Project OVE: Arup's 170-meter-tall BIM man
Project OVE, a virtual replication of the human anatomy, exemplifies the potential of Building Information Modeling. What originally started as an internal project by Arup, known for its creative approach to building environments such as railway networks or gravity-defying skyscrapers, has now evolved into something far greater. Arup wanted to capture best practice examples of Building Information Modeling’s (BIM’s) benefits to construction projects, and involved enthusiastic professionals from UK’s BIM community to push the industry forward and generate an appetite for change.
As a result, OVE was born. Standing 170 meters tall on his full steel skeleton, OVE breathes, sweats, gets hungry and has a heart and brain. OVE’s hypothetical home town is Las Vegas and his size competes with Arup’s high-rise projects such as the Gherkin while the great pyramid of Giza barely touches his shoulder. As a structure, OVE is a mixture of a commercial and a residential building, with his legs containing apartments, torso holding offices and observation desks and head hosting the control center and the board room. He is the embodiment of implementing BIM to construction projects with elaborate geometries, unorthodox design challenges and unique aesthetics.
For modeling accurately the highly complex steel structure that represents OVE’s full structural skeleton, Arup chose Tekla as they do with their construction projects.
The Hip Bone connects to the Back Bone –Steel Skeleton upholds OVE’s posture
OVE’s character was created with two main principles in mind. Firstly, Arup wanted to keep the geometry as true to human anatomy as practically possible. Secondly, they decided to create the character using BIM software and processes that can be reused in real life projects. OVE became more than a replication of the human body: He is equipped with data-rich MEP systems representing the respiratory and circulatory systems, while the architectural and accurate structural outputs give OVE his dashing looks. To include all this, using software that does not limit the choice of other tools needed in the workflow was necessary.
To protect his major organs and hold his proud upright 170 meter posture, OVE was given a structural steel skeleton complete with legs, a waist and a spine. The key challenge in creating a static building resembling a human was to establish a balance, which real humans commonly maintain through movement. OVE’s height-to-base dimension ratio is much smaller than is customary in skyscrapers. This meant mapping out how all muscles, bones and ligaments operate in unison and transforming them into building elements.
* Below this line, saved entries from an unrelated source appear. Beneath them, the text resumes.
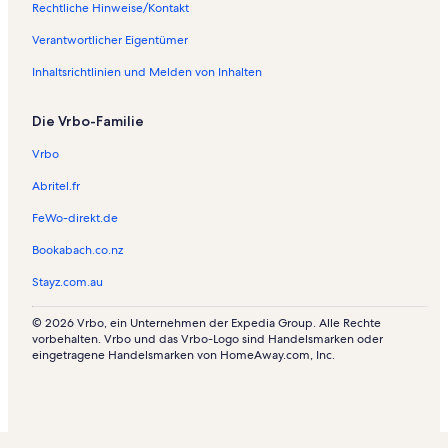
Rechtliche Hinweise/Kontakt
Verantwortlicher Eigentümer
Inhaltsrichtlinien und Melden von Inhalten
Die Vrbo-Familie
Vrbo
Abritel.fr
FeWo-direkt.de
Bookabach.co.nz
Stayz.com.au
© 2026 Vrbo, ein Unternehmen der Expedia Group. Alle Rechte
vorbehalten. Vrbo und das Vrbo-Logo sind Handelsmarken oder
eingetragene Handelsmarken von HomeAway.com, Inc.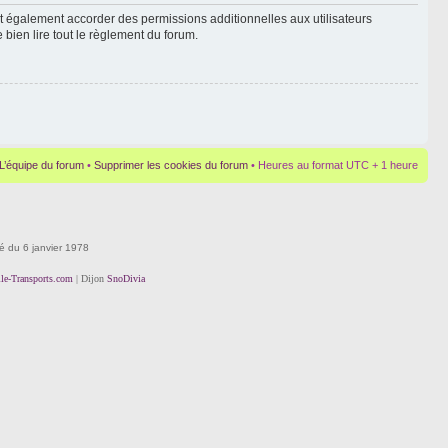
t également accorder des permissions additionnelles aux utilisateurs
 bien lire tout le règlement du forum.
L’équipe du forum
•
Supprimer les cookies du forum
• Heures au format UTC + 1 heure
té du 6 janvier 1978
lle-Transports.com
| Dijon
SnoDivia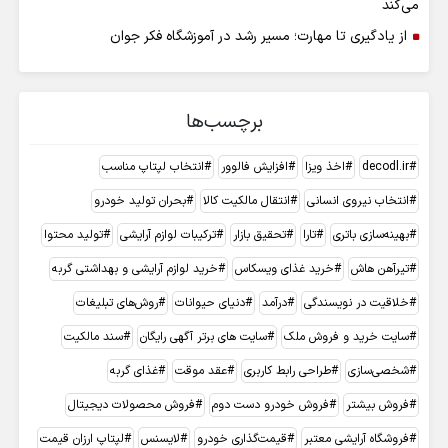
می‌کند
از یادگیری تا مهارت؛ مسیر رشد در آموزشگاه فکر جوان
برچسب‌ها
decodl.ir
اخذ ویزا
افزایش فالوور
انتخاب لپتاپ مناسب
انتخاب نیروی انسانی
انتقال مالکیت کالا
بحران تولید خودرو
بهینه‌سازی باتری
تارا
تحقیق بازار
ترکیبات لوازم آرایشی
تولید محتوا
تیرآهن هاش
خرید غذای ویسکاس
خرید لوازم آرایشی و بهداشتی گربه
خلاقیت در نویسندگی
درآمد
دنیای حیوانات
روش‌های تبلیغات
سایت خرید و فروش ملک
سایت های برتر آگهی رایگان
سند مالکیت
شخصی‌سازی
طراحی رابط کاربری
عقد موقت
غذای گربه
فروش بیشتر
فروش خودرو دست دوم
فروش محصولات دیجیتال
فروشگاه آرایشی معتبر
قیمت‌گذاری خودرو
لایسنس
لپتاپ ارزان قیمت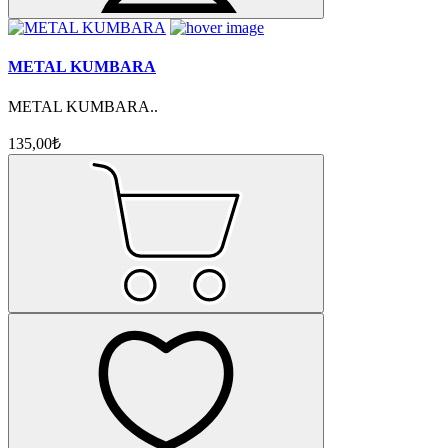
METAL KUMBARA
METAL KUMBARA..
135,00₺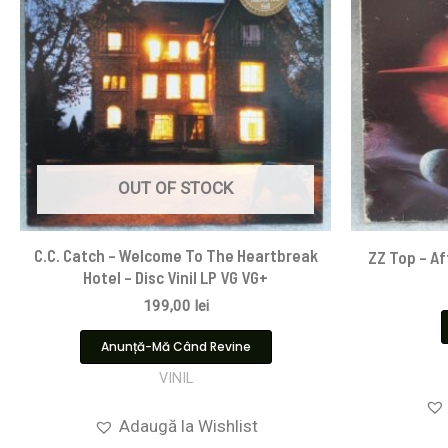
OUT OF STOCK
C.C. Catch – Welcome To The Heartbreak
ZZ Top – Af
Hotel – Disc Vinil LP VG VG+
199,00
lei
Anunță-Mă Când Revine
VINIL
Adaugă la Wishlist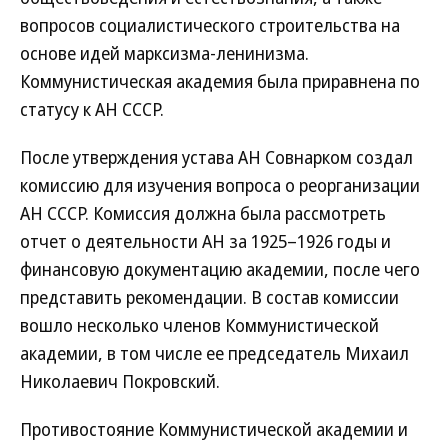
вопросов социалистического строительства на
основе идей марксизма-ленинизма.
Коммунистическая академия была приравнена по
статусу к АН СССР.
После утверждения устава АН Совнарком создал
комиссию для изучения вопроса о реорганизации
АН СССР. Комиссия должна была рассмотреть
отчет о деятельности АН за 1925–1926 годы и
финансовую документацию академии, после чего
представить рекомендации. В состав комиссии
вошло несколько членов Коммунистической
академии, в том числе ее председатель Михаил
Николаевич Покровский.
Противостояние Коммунистической академии и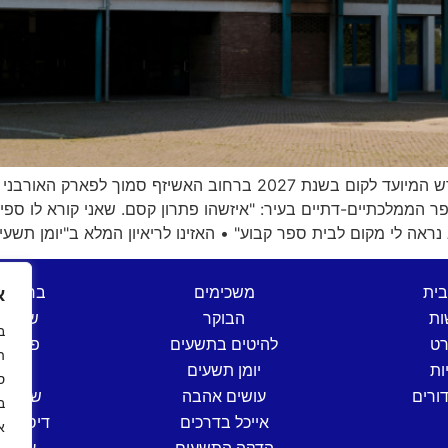
העירייה הודיעה על הקמת בית ספר ממלכתי-דתי חדש המיועד לקום בשנת 7
 הממלכתיים-דתיים בעיר: "איזשהו פתרון קסם. שאני קורא לו ספין
בית
משכימים
ברהנו 
א
ות
הבוקר
שש בת
רט
להיטים בתשעים
פותחי
ה
ות
יומן תשעים
שישי
ס
ורים
עושים אהבה
שישי ים
אייכל בדרכים
דיסק קל
א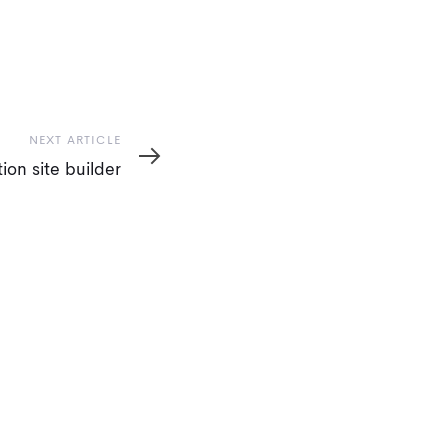
NEXT ARTICLE
on site builder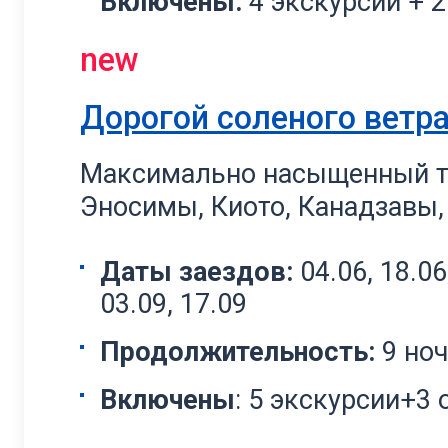
Включены:
4 экскурсии + 
new
Дорогой соленого ветр
Максимально насыщенный ту
Эносимы, Киото, Канадзавы,
Даты заездов:
04.06, 18.06,
03.09, 17.09
Продолжительность:
9 но
Включены
: 5 экскурсии+3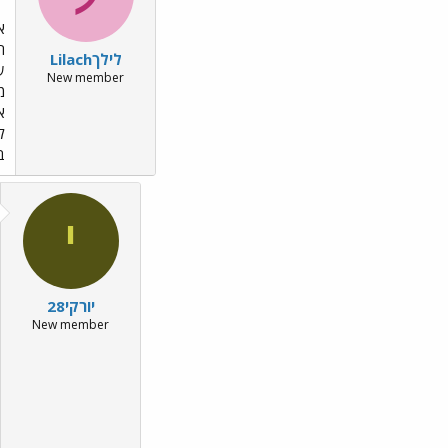
א
ה
לילךLilach
ש
New member
מ
א
ל
ב
י
יורקי28
New member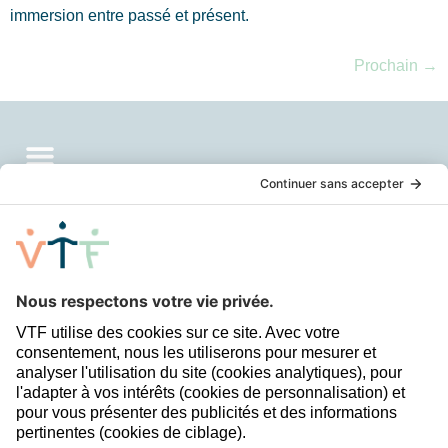
immersion entre passé et présent.
Prochain
→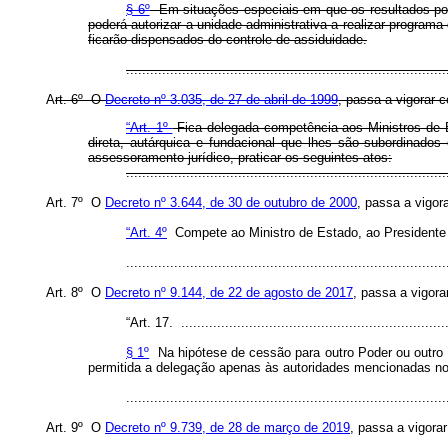
§ 6º
Em situações especiais em que os resultados pos
poderá autorizar a unidade administrativa a realizar program
ficarão dispensados do controle de assiduidade.
..............................................................................
A
rt. 6º O
Decreto nº 3.035, de 27 de abril de 1999
, passa a vigorar 
“Art. 1º
Fica delegada competência aos Ministros de E
direta, autárquica e fundacional que lhes são subordinado
assessoramento jurídico, praticar os seguintes atos:
..............................................................................
Art. 7º O
Decreto nº 3.644, de 30 de outubro de 2000
, passa a vigor
“Art. 4º
Compete ao Ministro de Estado, ao Presidente d
..............................................................................
Art. 8º O
Decreto nº 9.144, de 22 de agosto de 2017
, passa a vigora
“Art. 17. ...................................................................
§ 1º
Na hipótese de cessão para outro Poder ou outro e
permitida a delegação apenas às autoridades mencionadas n
..............................................................................
Art. 9º O
Decreto nº 9.739, de 28 de março de 2019
, passa a vigora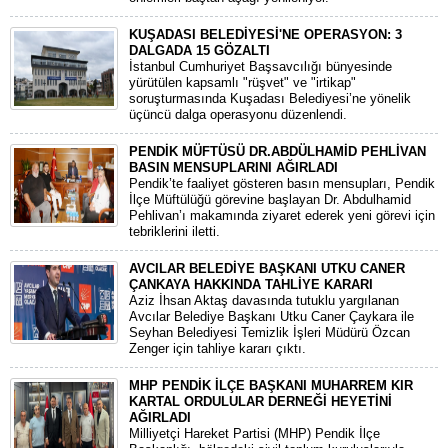
KUŞADASI BELEDİYESİ'NE OPERASYON: 3
DALGADA 15 GÖZALTI
​İstanbul Cumhuriyet Başsavcılığı bünyesinde
yürütülen kapsamlı "rüşvet" ve "irtikap"
soruşturmasında Kuşadası Belediyesi’ne yönelik
üçüncü dalga operasyonu düzenlendi.
PENDİK MÜFTÜSÜ DR.ABDÜLHAMİD PEHLİVAN
BASIN MENSUPLARINI AĞIRLADI
​Pendik’te faaliyet gösteren basın mensupları, Pendik
İlçe Müftülüğü görevine başlayan Dr. Abdulhamid
Pehlivan’ı makamında ziyaret ederek yeni görevi için
tebriklerini iletti.
AVCILAR BELEDİYE BAŞKANI UTKU CANER
ÇANKAYA HAKKINDA TAHLİYE KARARI
​Aziz İhsan Aktaş davasında tutuklu yargılanan
Avcılar Belediye Başkanı Utku Caner Çaykara ile
Seyhan Belediyesi Temizlik İşleri Müdürü Özcan
Zenger için tahliye kararı çıktı.
MHP PENDİK İLÇE BAŞKANI MUHARREM KIR
KARTAL ORDULULAR DERNEĞİ HEYETİNİ
AĞIRLADI
​Milliyetçi Hareket Partisi (MHP) Pendik İlçe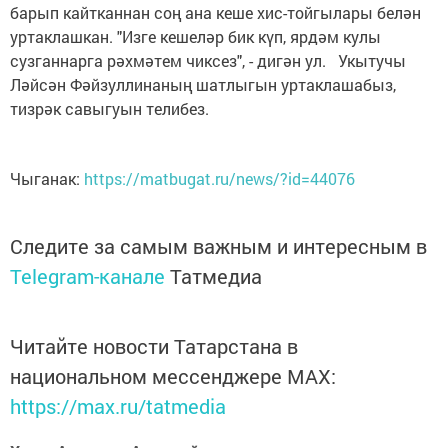
барып кайтканнан соң ана кеше хис-тойгылары белән
уртаклашкан. "Изге кешеләр бик күп, ярдәм кулы
сузганнарга рәхмәтем чиксез", - дигән ул. Укытучы
Ләйсән Фәйзуллинаның шатлыгын уртаклашабыз,
тизрәк савыгуын телибез.
Чыганак:
https://matbugat.ru/news/?id=44076
Следите за самым важным и интересным в
Telegram-канале
Татмедиа
Читайте новости Татарстана в
национальном мессенджере MАХ:
https://max.ru/tatmedia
Creating OVE’s skeleton from the early conceptual model to the detailed design took two engineers and two technicians a couple of weeks while they simultaneously had regular day jobs. The full structural model is a product of design collaboration, interoperability of software packages and devotion to the human form and modeling.
The structural design loop consisted of four key phases. The starting point was laser scanning a human model to create a point cloud and converting it to primary parametric inputs for the diagrid scheme. This was followed by the structural analysis phase, after which Arup moved into creating an accurate, deliverable Building Information Model.
According to Jonathan Lock, Associate and CAD/BIM Manager in Arup, the project team was looking for a solution that could turn the generic model into a Building Information Model fit for fabrication purposes in a cost and time efficient manner. As a result they turned to Tekla software for transforming OVE’s skeleton into building elements with fabrication-ready level of detail. Arup saw Tekla was as a perfect fit to meet their objectives: they wanted the software that was the most suitable and efficient for the structural engineering.